When I was a kid I just ate up the RYB color theory. I loved it. I could mix yellow and blue clay and get green. I could mix yellow and blue paint and get green too. I could even get various shades of green depending on the proportions of the mix. So when I went to the science museum and they assured me that green was a primary color and I could mix it with red to get yellow, I just kind of blinked at them. Green and red makes brown, not yellow. Green and red are opposites on the color wheel. Everybody who's worked with poster paints knows this. Even though I saw the green and red light mix to make yellow, I wrote it off as a matter of personal opinion. Maybe green and red makes yellow-- for you. For me it makes brown. Then I sectioned it off in my mind as something that didn't apply to me. OK, maybe red light and green light makes yellow light. But I don't paint with light, now, do I? So I don't have to think about it.

I'm now having to defeat my natural defense mechanisms against experiences that don't mesh with my ideas in order to learn the CMY (cyan-magenta-yellow) color mixing system. As anyone who has had to defeat these knows, it is extremely difficult. We posit systems of how the world works as a necessary lubricant to our everyday lives. We want the world to work in an orderly fashion. Once we've decided which schema the world follows, we reject utterly all the other schemas. And yet, we notice that there are people out there who accept other schemas. We suppose they must be ignorant, immature, or simply misguided, because they obviously don't understand how things work and they are just clutching to their schema out of habit. Of course, that doesn't apply to our schema-- we cling to it not because of habit, but because it's true and it's the way the world works. We've proved it with our own experience. Or at least it feels like we've proved it with our own experience, when in fact it's the other way around-- we've proved our own experience with our theory.

But reality doesn't work the way we want it to work just because we want it to. If we could think the world into submission and make it do our bidding, the earth would have had to shift geometries over the centuries as it vacillated between round and flat. Color doesn't change the way it works just because I accept a different set of primary colors. And yet, when I try to wrap my mind around the CMY system, it seems as if the world has turned upside down. Magenta and yellow make red. If you mix in cyan, which to my eyes is a kind of blue, you should get purple, but instead you get black. It makes some sort of sense to me, but in a warped, mind-blowing way that just feels wrong, like putting a left shoe on a right foot. I can memorize the color combinations and recite them, but they just don't make any sense when I try to think about them. It is the same dissonance that Newtonian physics saw in Einstein or that the mathematical community felt with Godel's Incompleteness Theorem. Everything you know is wrong, but nothing has changed.
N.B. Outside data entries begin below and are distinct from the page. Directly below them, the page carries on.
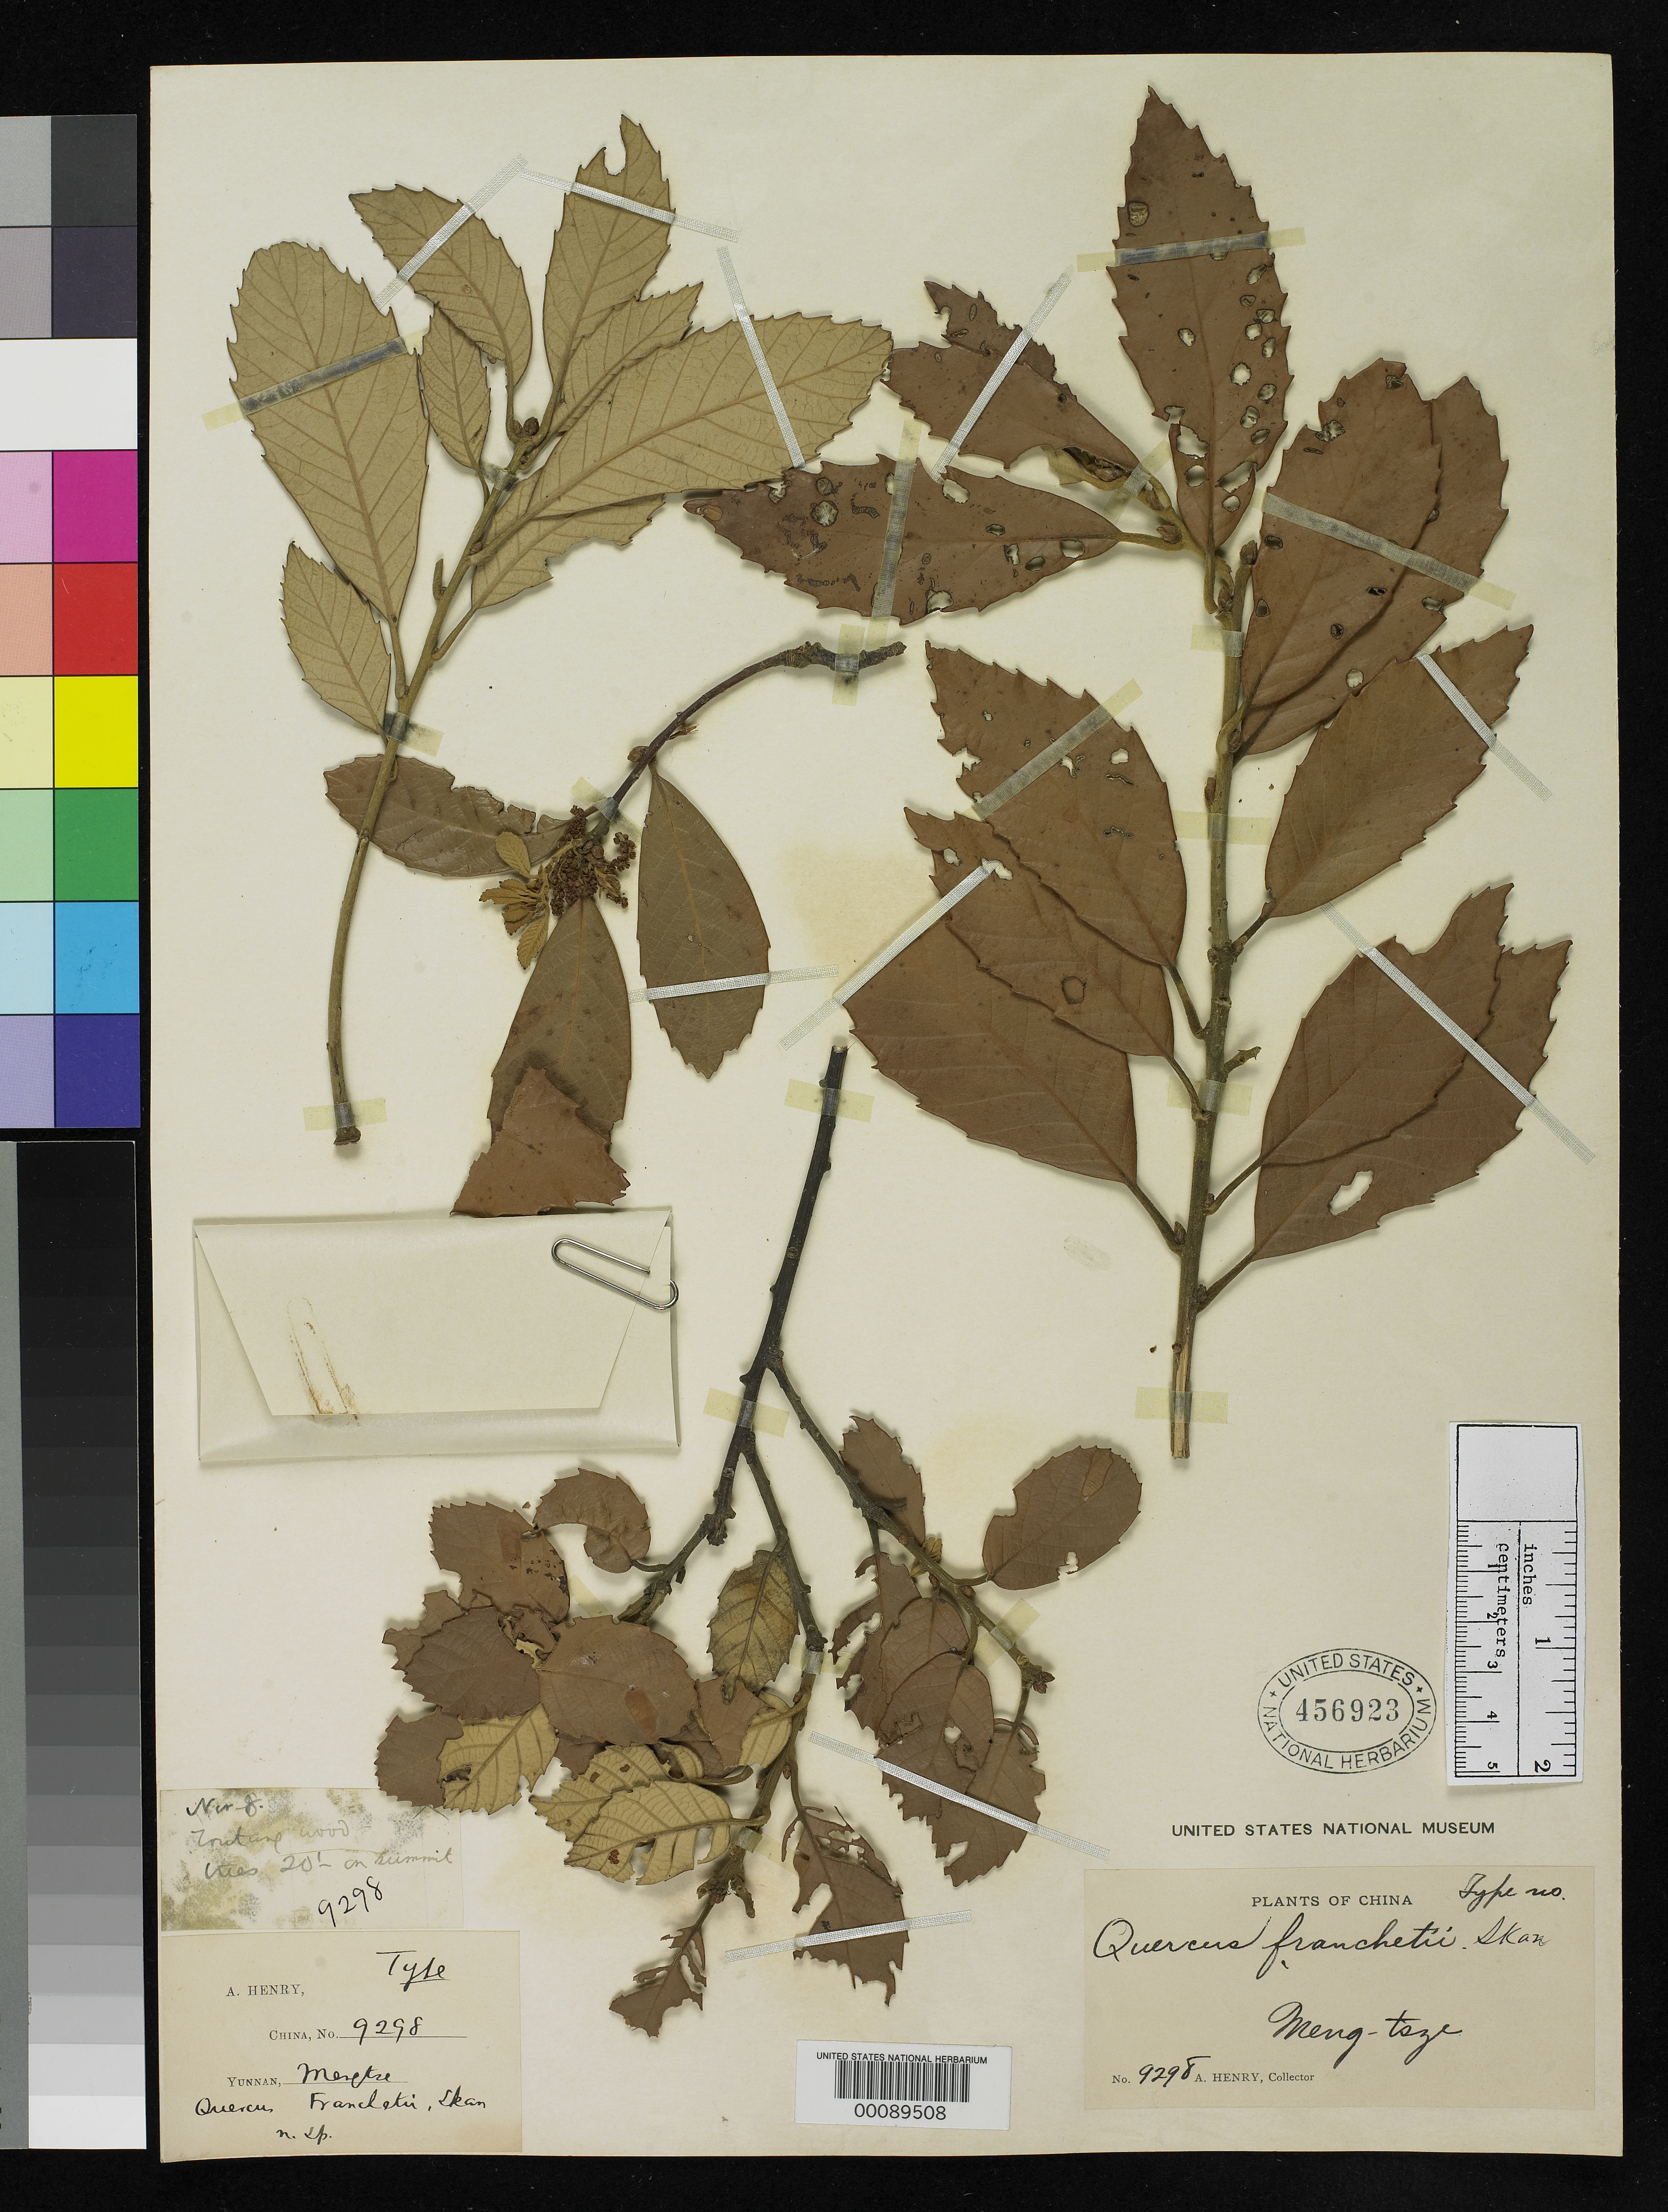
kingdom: Plantae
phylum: Tracheophyta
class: Magnoliopsida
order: Fagales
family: Fagaceae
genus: Quercus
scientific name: Quercus franchetii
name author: Skan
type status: Isosyntype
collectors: A. Henry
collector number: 9298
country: China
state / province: Yunnan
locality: Mengtze [Meng-tsze]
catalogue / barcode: US 456923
But I also know that CMY theory is just a theory-- it is not an infallible system that can produce any color in the world or adequately explain which dyes will mix to produce what is perceived as red. Ultimately, the struggle to accept an alien idea is the first step in the struggle to accept that the world doesn't follow our rules, no matter which way we frame it. The world can turn entirely upside down-- but it still works the same way it always has.